LETTRE A LA BIEN-AIMÉE
Georges, prêtre ouvrier, était heureux de l’être. Aussi, en 1954, l’ultimatum de Pie XII mettant une fin brutale au travail de ces prêtres, fut-il pour lui un véritable traumatisme. « Dans les mois qui ont suivi mars 1954, je me suis senti abandonné par l’Eglise. Malgré l’usine, les camarades, les invitations des uns et des autres, je souffrais d’une grande solitude. Un soir, chez des amis proches, je fis la connaissance de Simone. Par la suite nous nous reverrons comme dans une auberge au bord du chemin. Le chemin fut long, les auberges nombreuses.
Insoumis, je désirais encore que l’Eglise accepte de reconnaître des prêtres différents dans un monde différent. Et je ne voulais pas, en ce qui me concerne, que l’Eglise puisse utiliser notre mariage comme explication facile de l’interdiction des prêtres ouvriers. L’enjeu était de taille et c’était de ma part un genre de ferveur désespérée.
Sans rien exiger, Simone a vécu pendant dix-neuf années une attente bien trop longue. Elle ne voulait pas me détourner de ma mission, me disait-elle. Patiemment, elle a attendu que, enfin libre, je lui dise « Je t’aime, viens demeurer avec moi. » Jusqu’à la fin de ma vie, je garderai l’admiration de l’immense patience de cet amour. Nous avons vécu dix-neuf années sans nous cacher de tous nos amis respectifs. Durant ces années d’attente, nous avons connu des heures et des jours de grand bonheur. Puis, nous nous sommes mariés… il y a plus de trente ans.
Je suis toujours ému et un peu amer, à la pensée de toutes ces femmes qui ont aimé et aiment des prêtres et qui partagent cet amour dans l’ombre. Femmes généreuses, femmes injustement sacrifiées.
J’aurais pu obtenir facilement ma réduction à l’état laïc, ce que je ne ferai jamais. Cela reviendrait à renier tout mon engagement dans la vie. Ce ne serait qu’un arrangement personnel, une remise dans la règle, une décision administrative qui ne règlerait rien sur le fond. Je dis avoir payé un lourd tribut à l’Eglise pour cette attente de dix-neuf années. C’est vrai, mais insuffisant. C’est Simone qui a payé le tribut le plus lourd et c’est ma condition qui la lui a fait payer. Mariés à cinquante ans, nous n’avons pas pu avoir d’enfants. Pour l’honneur de Simone, et à son corps défendant, je me dois d’écrire ce qui va suivre.

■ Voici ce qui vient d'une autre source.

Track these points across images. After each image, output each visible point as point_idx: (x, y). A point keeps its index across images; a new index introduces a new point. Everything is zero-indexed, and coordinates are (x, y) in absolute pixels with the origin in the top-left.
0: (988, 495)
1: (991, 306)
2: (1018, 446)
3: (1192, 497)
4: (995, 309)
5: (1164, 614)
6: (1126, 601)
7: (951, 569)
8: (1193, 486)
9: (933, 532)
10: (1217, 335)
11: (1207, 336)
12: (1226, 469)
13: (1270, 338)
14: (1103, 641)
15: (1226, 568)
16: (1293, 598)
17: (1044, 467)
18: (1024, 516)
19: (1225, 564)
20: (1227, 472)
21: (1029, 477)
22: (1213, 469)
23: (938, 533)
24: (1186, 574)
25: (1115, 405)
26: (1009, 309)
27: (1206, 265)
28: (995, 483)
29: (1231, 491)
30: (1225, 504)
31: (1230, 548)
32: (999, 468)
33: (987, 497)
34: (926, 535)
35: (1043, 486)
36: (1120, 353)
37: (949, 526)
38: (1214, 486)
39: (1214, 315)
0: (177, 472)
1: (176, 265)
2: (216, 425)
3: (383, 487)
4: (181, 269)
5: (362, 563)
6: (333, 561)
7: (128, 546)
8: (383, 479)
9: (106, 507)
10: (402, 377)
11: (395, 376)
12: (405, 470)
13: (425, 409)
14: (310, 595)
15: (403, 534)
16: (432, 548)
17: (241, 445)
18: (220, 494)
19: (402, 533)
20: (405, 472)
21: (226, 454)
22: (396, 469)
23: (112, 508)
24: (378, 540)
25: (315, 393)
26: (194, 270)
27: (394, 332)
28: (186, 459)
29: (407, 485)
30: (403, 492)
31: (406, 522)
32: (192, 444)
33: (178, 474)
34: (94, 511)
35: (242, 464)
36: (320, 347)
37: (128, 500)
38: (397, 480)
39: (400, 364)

Il fallait bien qu’elle soit d’une trempe peu ordinaire pour accepter une situation qui l’aura privée d’une union plus féconde. Aujourd’hui, je lui demande pardon pour l’avoir privée de ces joies inconnues. Je ne la remercierai jamais assez de m’avoir tant aimé. Sa modestie dût-elle en souffrir, je voudrais révéler quelques actes de sa vie qui traduisent à quel point l’intelligence du cœur ne connaît pas de limites :
A 20 ans, le dimanche, avec un groupe d’amies, elle va chanter dans les hôpitaux pour distraire les malades. A 25 ans, elle prend en charge un jeune paumé sans famille pour l’entourer et l’aider à préparer un autre avenir. Il aura des enfants et nous serons un peu de cette famille qui reste une belle histoire d’amour.
A Paris, elle travaille à l’association « Le Nid » comme éducatrice pour l’accueil de jeunes prostituées. Par la suite, dans la mouvance de la Mission de Paris, elle entre comme ouvrière spécialisée dans une entreprise de radiotélévision. Elle travaille ensuite au centre d’orientation sociale des étrangers. Puis elle galère dans diverses boites et vit pauvrement en hôtel meublé.
Pour aider une amie en difficulté, elle emprunte de l’argent qu’elle remboursera en faisant du baby setting le soir après son travail. Voilà quelques traits caractéristiques de cette femme qui avait pris dans sa jeunesse le meilleur miel que ses parents lui avaient donné.
Elle n’a cessé de s’émerveiller devant des petits enfants, le chant de l’oiseau, le notes de musique égrenées dans les couloirs du métro…Simone a embelli ma vie grâce à cet amour respectueux, gratuit, délicat, défiant toutes les saisons comme ces petites fleurs au bord des routes. Elle a cherché à multiplier les petits bonheurs en toutes choses. Cela fait cinquante ans que je la vois et pourtant, aujourd’hui encore, c’est comme la première fois.
Maintenant que j’ai dépassé les quatre-vingts ans, je peux dire que sans les nombreux camarades que j’ai rencontrés, ma vie n’aurait été que plume au vent. Sans Simone que serais-je devenu ? C’est un peu comme si elle m’avait tenu la main pour retracer ces cinquante années de vie partagée.